*** Opening Extracted records ***
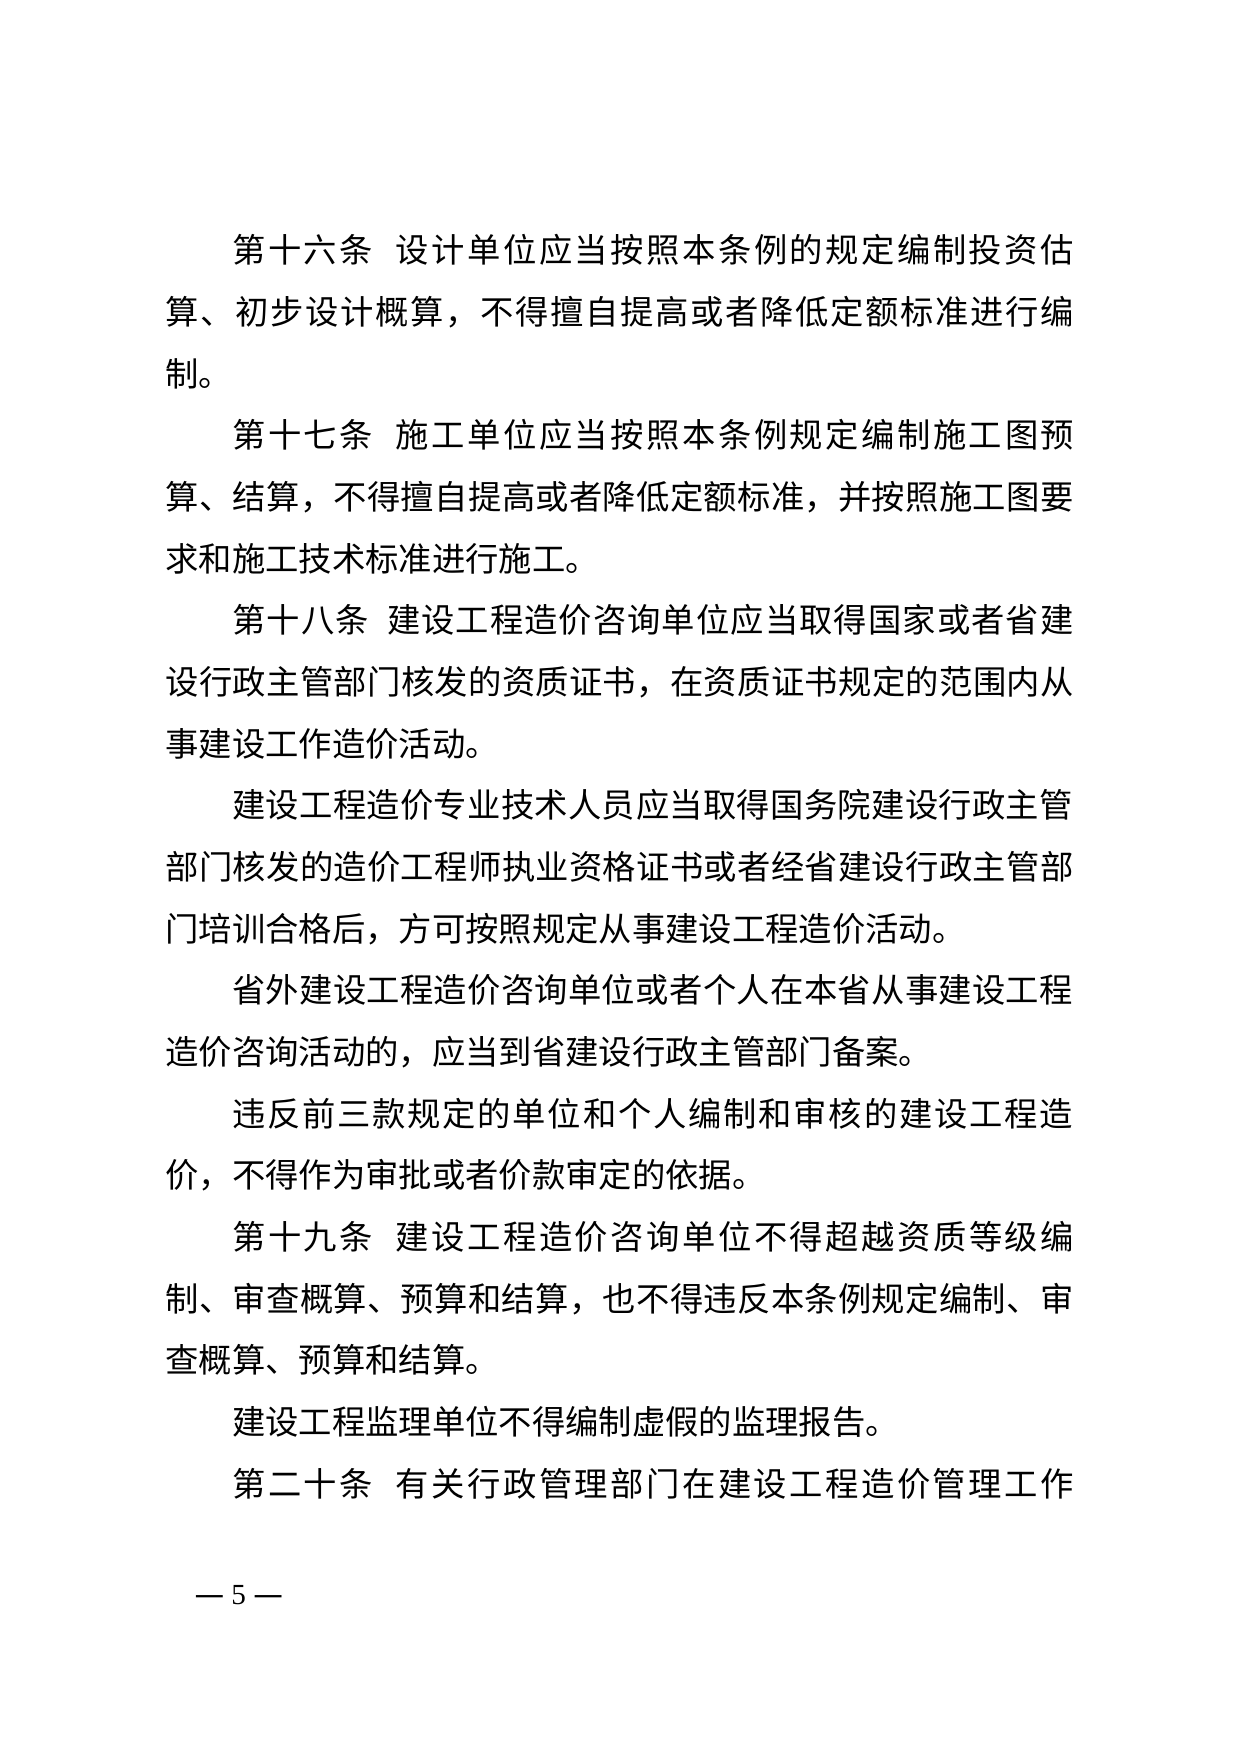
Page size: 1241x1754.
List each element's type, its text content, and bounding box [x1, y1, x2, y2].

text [165, 1447, 1075, 1509]
text 第十九条 建设工程造价咨询单位不得超越资质等级编制、审查概算、预算和结算，也不得违反本条例规定编制、审查概算、预算和结算。 [165, 1200, 1075, 1385]
text 第十七条 施工单位应当按照本条例规定编制施工图预算、结算，不得擅自提高或者降低定额标准，并按照施工图要求和施工技术标准进行施工。 [165, 399, 1075, 584]
text 违反前三款规定的单位和个人编制和审核的建设工程造价，不得作为审批或者价款审定的依据。 [165, 1077, 1075, 1200]
text 第十八条 建设工程造价咨询单位应当取得国家或者省建设行政主管部门核发的资质证书，在资质证书规定的范围内从事建设工作造价活动。 [165, 584, 1075, 769]
text 建设工程监理单位不得编制虚假的监理报告。 [165, 1385, 1075, 1447]
text 第十六条 设计单位应当按照本条例的规定编制投资估算、初步设计概算，不得擅自提高或者降低定额标准进行编制。 [165, 214, 1075, 399]
text 建设工程造价专业技术人员应当取得国务院建设行政主管部门核发的造价工程师执业资格证书或者经省建设行政主管部门培训合格后，方可按照规定从事建设工程造价活动。 [165, 769, 1075, 954]
text 省外建设工程造价咨询单位或者个人在本省从事建设工程造价咨询活动的，应当到省建设行政主管部门备案。 [165, 954, 1075, 1077]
*** Closing Extracted records ***
The records above need retyping in full. Omit the pictures, and change nothing else.

Page size: 1241x1754.
List each element's type, its text content, and bounding box [x1, y1, x2, y2].

text [165, 1447, 1075, 1509]
text 第十九条 建设工程造价咨询单位不得超越资质等级编制、审查概算、预算和结算，也不得违反本条例规定编制、审查概算、预算和结算。 [165, 1200, 1075, 1385]
text 第十七条 施工单位应当按照本条例规定编制施工图预算、结算，不得擅自提高或者降低定额标准，并按照施工图要求和施工技术标准进行施工。 [165, 399, 1075, 584]
text 违反前三款规定的单位和个人编制和审核的建设工程造价，不得作为审批或者价款审定的依据。 [165, 1077, 1075, 1200]
text 第十八条 建设工程造价咨询单位应当取得国家或者省建设行政主管部门核发的资质证书，在资质证书规定的范围内从事建设工作造价活动。 [165, 584, 1075, 769]
text 建设工程监理单位不得编制虚假的监理报告。 [165, 1385, 1075, 1447]
text 第十六条 设计单位应当按照本条例的规定编制投资估算、初步设计概算，不得擅自提高或者降低定额标准进行编制。 [165, 214, 1075, 399]
text 建设工程造价专业技术人员应当取得国务院建设行政主管部门核发的造价工程师执业资格证书或者经省建设行政主管部门培训合格后，方可按照规定从事建设工程造价活动。 [165, 769, 1075, 954]
text 省外建设工程造价咨询单位或者个人在本省从事建设工程造价咨询活动的，应当到省建设行政主管部门备案。 [165, 954, 1075, 1077]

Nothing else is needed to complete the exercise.